→ **Instructions to follow**
Copy out every line of text in the items below without any changes, and leave the pictures out of your answer.

→ **Data for review**

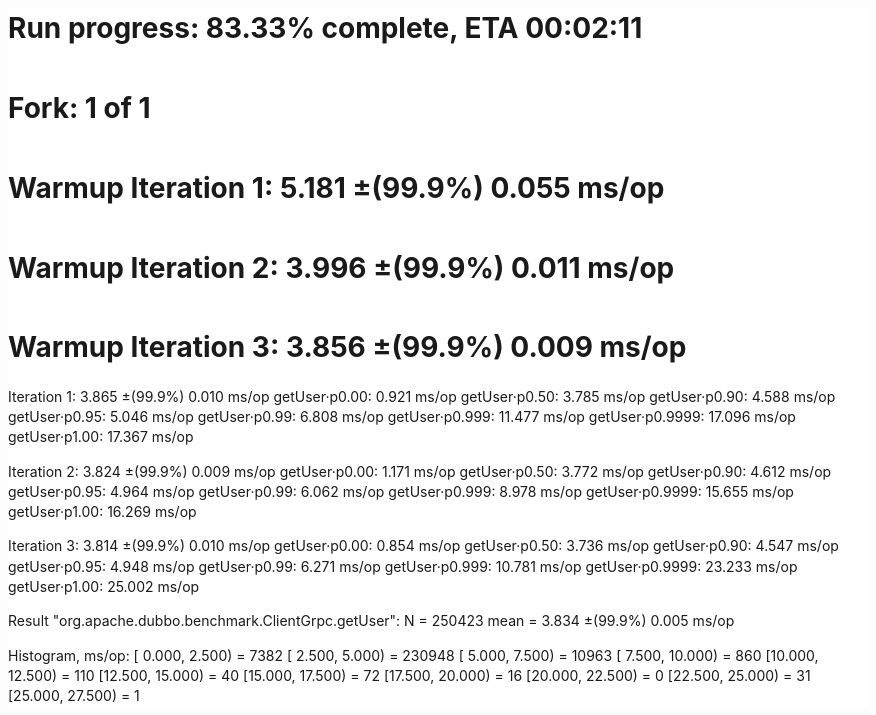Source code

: # Run progress: 83.33% complete, ETA 00:02:11
# Fork: 1 of 1
# Warmup Iteration   1: 5.181 ±(99.9%) 0.055 ms/op
# Warmup Iteration   2: 3.996 ±(99.9%) 0.011 ms/op
# Warmup Iteration   3: 3.856 ±(99.9%) 0.009 ms/op
Iteration   1: 3.865 ±(99.9%) 0.010 ms/op
                 getUser·p0.00:   0.921 ms/op
                 getUser·p0.50:   3.785 ms/op
                 getUser·p0.90:   4.588 ms/op
                 getUser·p0.95:   5.046 ms/op
                 getUser·p0.99:   6.808 ms/op
                 getUser·p0.999:  11.477 ms/op
                 getUser·p0.9999: 17.096 ms/op
                 getUser·p1.00:   17.367 ms/op

Iteration   2: 3.824 ±(99.9%) 0.009 ms/op
                 getUser·p0.00:   1.171 ms/op
                 getUser·p0.50:   3.772 ms/op
                 getUser·p0.90:   4.612 ms/op
                 getUser·p0.95:   4.964 ms/op
                 getUser·p0.99:   6.062 ms/op
                 getUser·p0.999:  8.978 ms/op
                 getUser·p0.9999: 15.655 ms/op
                 getUser·p1.00:   16.269 ms/op

Iteration   3: 3.814 ±(99.9%) 0.010 ms/op
                 getUser·p0.00:   0.854 ms/op
                 getUser·p0.50:   3.736 ms/op
                 getUser·p0.90:   4.547 ms/op
                 getUser·p0.95:   4.948 ms/op
                 getUser·p0.99:   6.271 ms/op
                 getUser·p0.999:  10.781 ms/op
                 getUser·p0.9999: 23.233 ms/op
                 getUser·p1.00:   25.002 ms/op



Result "org.apache.dubbo.benchmark.ClientGrpc.getUser":
  N = 250423
  mean =      3.834 ±(99.9%) 0.005 ms/op

  Histogram, ms/op:
    [ 0.000,  2.500) = 7382 
    [ 2.500,  5.000) = 230948 
    [ 5.000,  7.500) = 10963 
    [ 7.500, 10.000) = 860 
    [10.000, 12.500) = 110 
    [12.500, 15.000) = 40 
    [15.000, 17.500) = 72 
    [17.500, 20.000) = 16 
    [20.000, 22.500) = 0 
    [22.500, 25.000) = 31 
    [25.000, 27.500) = 1 
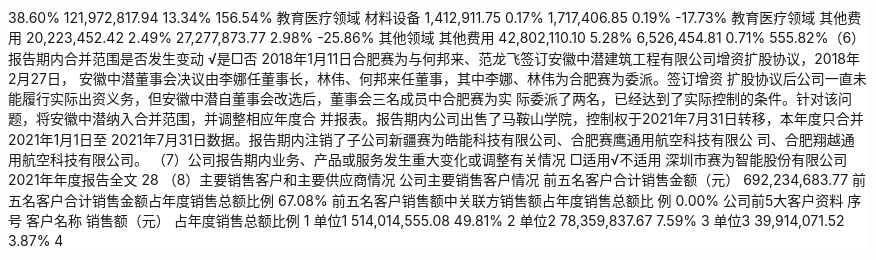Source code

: 38.60%
121,972,817.94
13.34%
156.54%
教育医疗领域
材料设备
1,412,911.75
0.17%
1,717,406.85
0.19%
-17.73%
教育医疗领域
其他费用
20,223,452.42
2.49%
27,277,873.77
2.98%
-25.86%
其他领域
其他费用
42,802,110.10
5.28%
6,526,454.81
0.71%
555.82%（6）报告期内合并范围是否发生变动
√是□否
2018年1月11日合肥赛为与何邦来、范龙飞签订安徽中潜建筑工程有限公司增资扩股协议，2018年2月27日，
安徽中潜董事会决议由李娜任董事长，林伟、何邦来任董事，其中李娜、林伟为合肥赛为委派。签订增资
扩股协议后公司一直未能履行实际出资义务，但安徽中潜自董事会改选后，董事会三名成员中合肥赛为实
际委派了两名，已经达到了实际控制的条件。针对该问题，将安徽中潜纳入合并范围，并调整相应年度合
并报表。报告期内公司出售了马鞍山学院，控制权于2021年7月31日转移，本年度只合并2021年1月1日至
2021年7月31日数据。报告期内注销了子公司新疆赛为皓能科技有限公司、合肥赛鹰通用航空科技有限公
司、合肥翔越通用航空科技有限公司。
（7）公司报告期内业务、产品或服务发生重大变化或调整有关情况
□适用√不适用
深圳市赛为智能股份有限公司2021年年度报告全文
28
（8）主要销售客户和主要供应商情况
公司主要销售客户情况
前五名客户合计销售金额（元）
692,234,683.77
前五名客户合计销售金额占年度销售总额比例
67.08%
前五名客户销售额中关联方销售额占年度销售总额比
例
0.00%
公司前5大客户资料
序号
客户名称
销售额（元）
占年度销售总额比例
1
单位1
514,014,555.08
49.81%
2
单位2
78,359,837.67
7.59%
3
单位3
39,914,071.52
3.87%
4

→ **Answer box**
Source code

: # Run progress: 83.33% complete, ETA 00:02:11
# Fork: 1 of 1
# Warmup Iteration   1: 5.181 ±(99.9%) 0.055 ms/op
# Warmup Iteration   2: 3.996 ±(99.9%) 0.011 ms/op
# Warmup Iteration   3: 3.856 ±(99.9%) 0.009 ms/op
Iteration   1: 3.865 ±(99.9%) 0.010 ms/op
                 getUser·p0.00:   0.921 ms/op
                 getUser·p0.50:   3.785 ms/op
                 getUser·p0.90:   4.588 ms/op
                 getUser·p0.95:   5.046 ms/op
                 getUser·p0.99:   6.808 ms/op
                 getUser·p0.999:  11.477 ms/op
                 getUser·p0.9999: 17.096 ms/op
                 getUser·p1.00:   17.367 ms/op

Iteration   2: 3.824 ±(99.9%) 0.009 ms/op
                 getUser·p0.00:   1.171 ms/op
                 getUser·p0.50:   3.772 ms/op
                 getUser·p0.90:   4.612 ms/op
                 getUser·p0.95:   4.964 ms/op
                 getUser·p0.99:   6.062 ms/op
                 getUser·p0.999:  8.978 ms/op
                 getUser·p0.9999: 15.655 ms/op
                 getUser·p1.00:   16.269 ms/op

Iteration   3: 3.814 ±(99.9%) 0.010 ms/op
                 getUser·p0.00:   0.854 ms/op
                 getUser·p0.50:   3.736 ms/op
                 getUser·p0.90:   4.547 ms/op
                 getUser·p0.95:   4.948 ms/op
                 getUser·p0.99:   6.271 ms/op
                 getUser·p0.999:  10.781 ms/op
                 getUser·p0.9999: 23.233 ms/op
                 getUser·p1.00:   25.002 ms/op



Result "org.apache.dubbo.benchmark.ClientGrpc.getUser":
  N = 250423
  mean =      3.834 ±(99.9%) 0.005 ms/op

  Histogram, ms/op:
    [ 0.000,  2.500) = 7382 
    [ 2.500,  5.000) = 230948 
    [ 5.000,  7.500) = 10963 
    [ 7.500, 10.000) = 860 
    [10.000, 12.500) = 110 
    [12.500, 15.000) = 40 
    [15.000, 17.500) = 72 
    [17.500, 20.000) = 16 
    [20.000, 22.500) = 0 
    [22.500, 25.000) = 31 
    [25.000, 27.500) = 1 
Source code

: 38.60%
121,972,817.94
13.34%
156.54%
教育医疗领域
材料设备
1,412,911.75
0.17%
1,717,406.85
0.19%
-17.73%
教育医疗领域
其他费用
20,223,452.42
2.49%
27,277,873.77
2.98%
-25.86%
其他领域
其他费用
42,802,110.10
5.28%
6,526,454.81
0.71%
555.82%（6）报告期内合并范围是否发生变动
√是□否
2018年1月11日合肥赛为与何邦来、范龙飞签订安徽中潜建筑工程有限公司增资扩股协议，2018年2月27日，
安徽中潜董事会决议由李娜任董事长，林伟、何邦来任董事，其中李娜、林伟为合肥赛为委派。签订增资
扩股协议后公司一直未能履行实际出资义务，但安徽中潜自董事会改选后，董事会三名成员中合肥赛为实
际委派了两名，已经达到了实际控制的条件。针对该问题，将安徽中潜纳入合并范围，并调整相应年度合
并报表。报告期内公司出售了马鞍山学院，控制权于2021年7月31日转移，本年度只合并2021年1月1日至
2021年7月31日数据。报告期内注销了子公司新疆赛为皓能科技有限公司、合肥赛鹰通用航空科技有限公
司、合肥翔越通用航空科技有限公司。
（7）公司报告期内业务、产品或服务发生重大变化或调整有关情况
□适用√不适用
深圳市赛为智能股份有限公司2021年年度报告全文
28
（8）主要销售客户和主要供应商情况
公司主要销售客户情况
前五名客户合计销售金额（元）
692,234,683.77
前五名客户合计销售金额占年度销售总额比例
67.08%
前五名客户销售额中关联方销售额占年度销售总额比
例
0.00%
公司前5大客户资料
序号
客户名称
销售额（元）
占年度销售总额比例
1
单位1
514,014,555.08
49.81%
2
单位2
78,359,837.67
7.59%
3
单位3
39,914,071.52
3.87%
4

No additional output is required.